I am working on a project where we were asked to write a simple OpenMP code to parallelize a program that works with differential equations. We were also asked to test the performance of the code with and without compiler optimizations. I'm working with the Sun CC compiler, so for the optmized version I used the options
-xopenmp -fast
and for the non optimized
-xopenmp=noopt
Not surprisingly the running time with the compiler optimisation on was much lower than in the other case. What surprises me is that the scaling performances are much better on the non-optimised version. Here, by performance I mean the speed-up coefficient, that is the ratio of the running time of the program ran over M processors and the running time of the program ran on 1 processor.
It was hinted that this could depend on the fact that the optimised version is memory-bound, while the non optimised version is CPU-bound. I am not sure of how the "boundness" could influence the scaling capability of my code. Do you have any suggestion?
On most multi-processor systems, multiple CPU cores share a single path to memory. A given output binary will have a certain inherent computational intensity (calculations per byte accessed) per thread. When the number of cores you're running the code on lets it exceed an operation rate greater than the necessary memory bandwidth to support it, it will stop scaling with additional cores. To get a good view on how to reason about this kind of issue, look up the 'roofline model'.

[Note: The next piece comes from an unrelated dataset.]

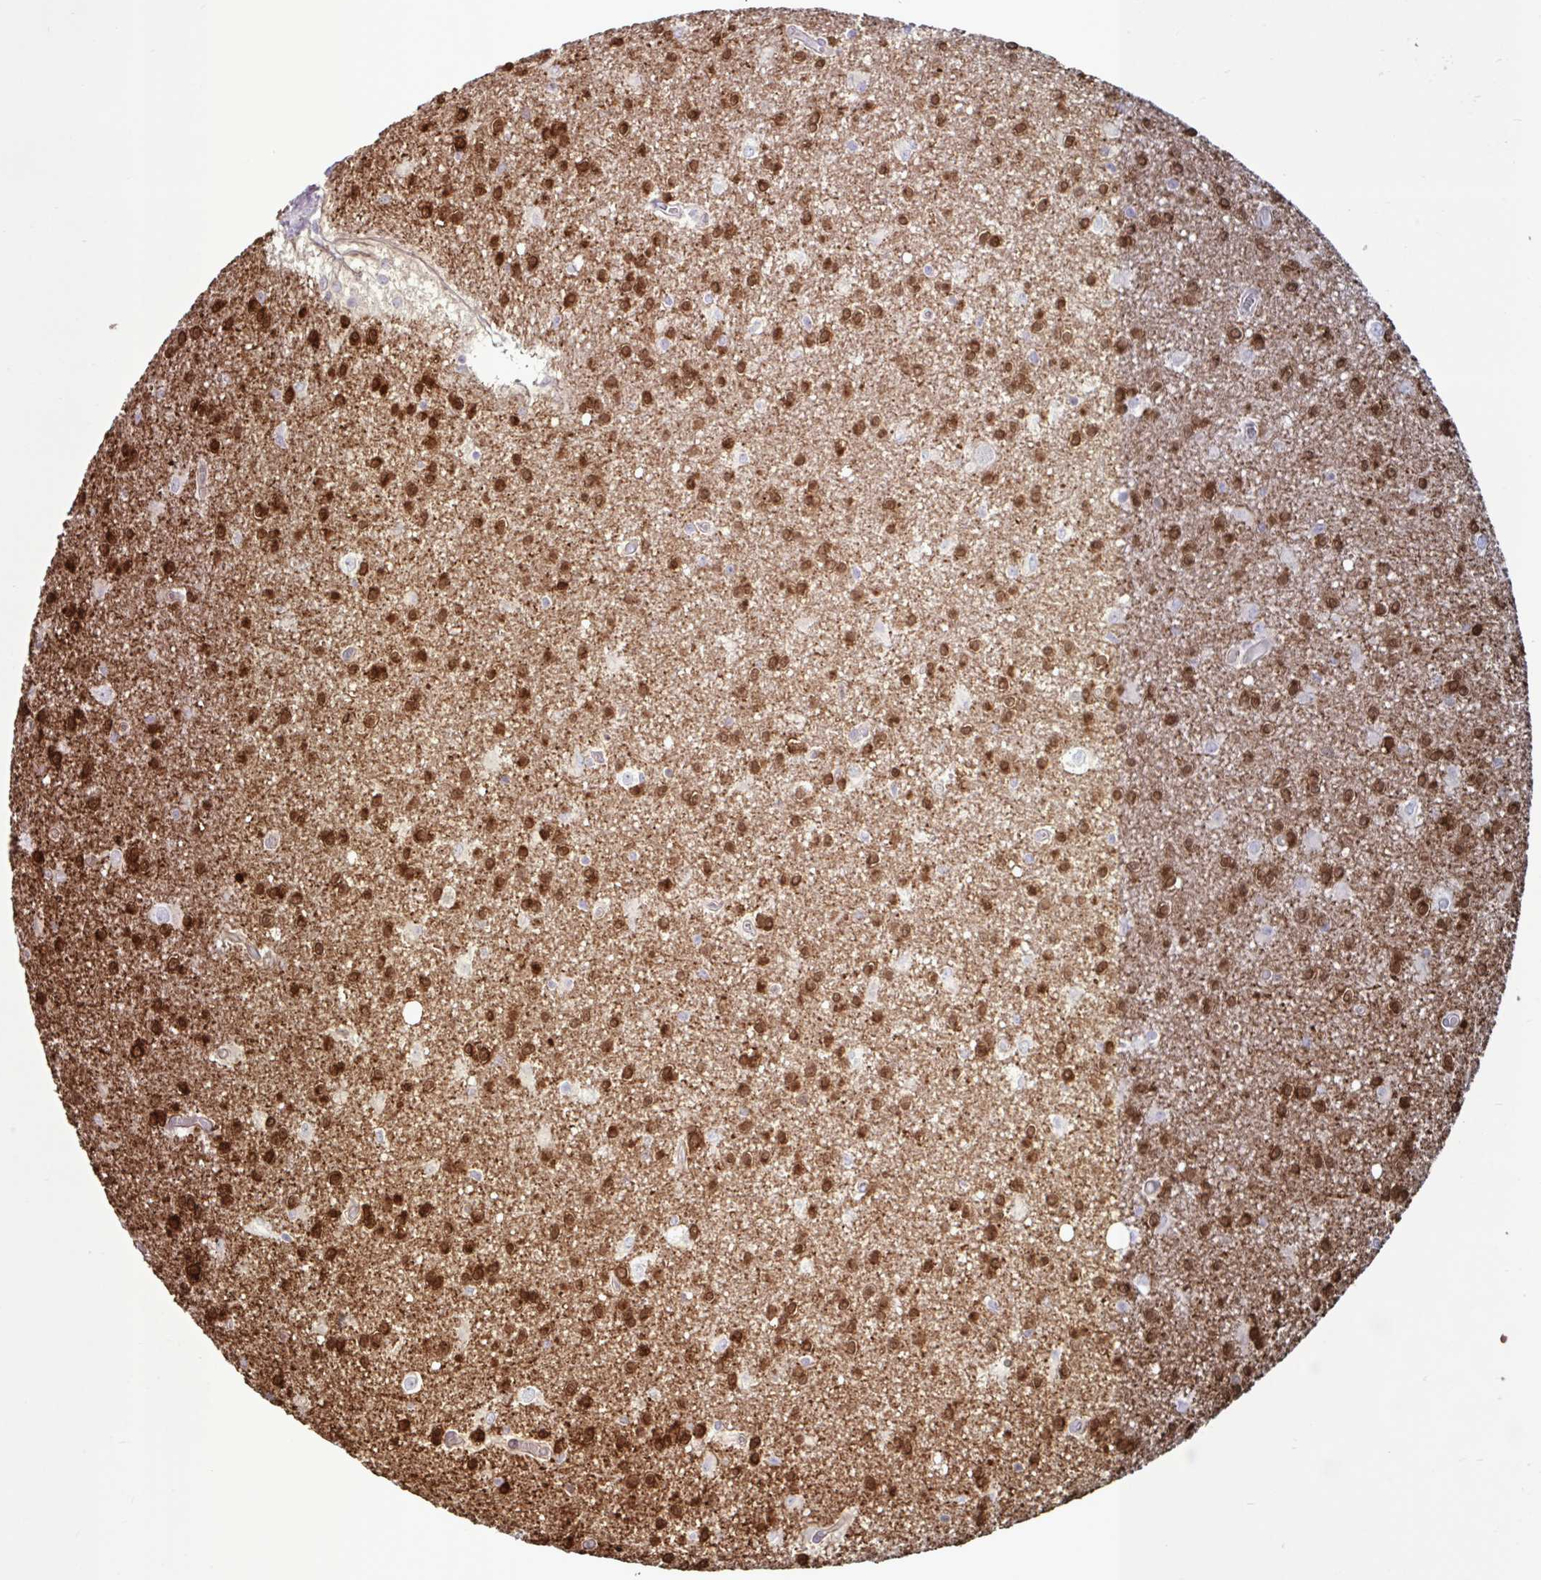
{"staining": {"intensity": "strong", "quantity": ">75%", "location": "cytoplasmic/membranous"}, "tissue": "glioma", "cell_type": "Tumor cells", "image_type": "cancer", "snomed": [{"axis": "morphology", "description": "Glioma, malignant, High grade"}, {"axis": "topography", "description": "Brain"}], "caption": "Immunohistochemical staining of human glioma displays strong cytoplasmic/membranous protein staining in about >75% of tumor cells.", "gene": "GLTP", "patient": {"sex": "male", "age": 48}}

There are two changes I'd expect to see from enabling optimization. One of them is that the computational intensity should increase somewhat, if the optimization provide any sort of loop blocking to reduce memory access. The other is that the raw operation rate should increase with better identification of vectorization opportunities and subsequent instruction selection and scheduling. These two things should have opposite effects on scaling efficiency, but the latter one clearly dominates in your case.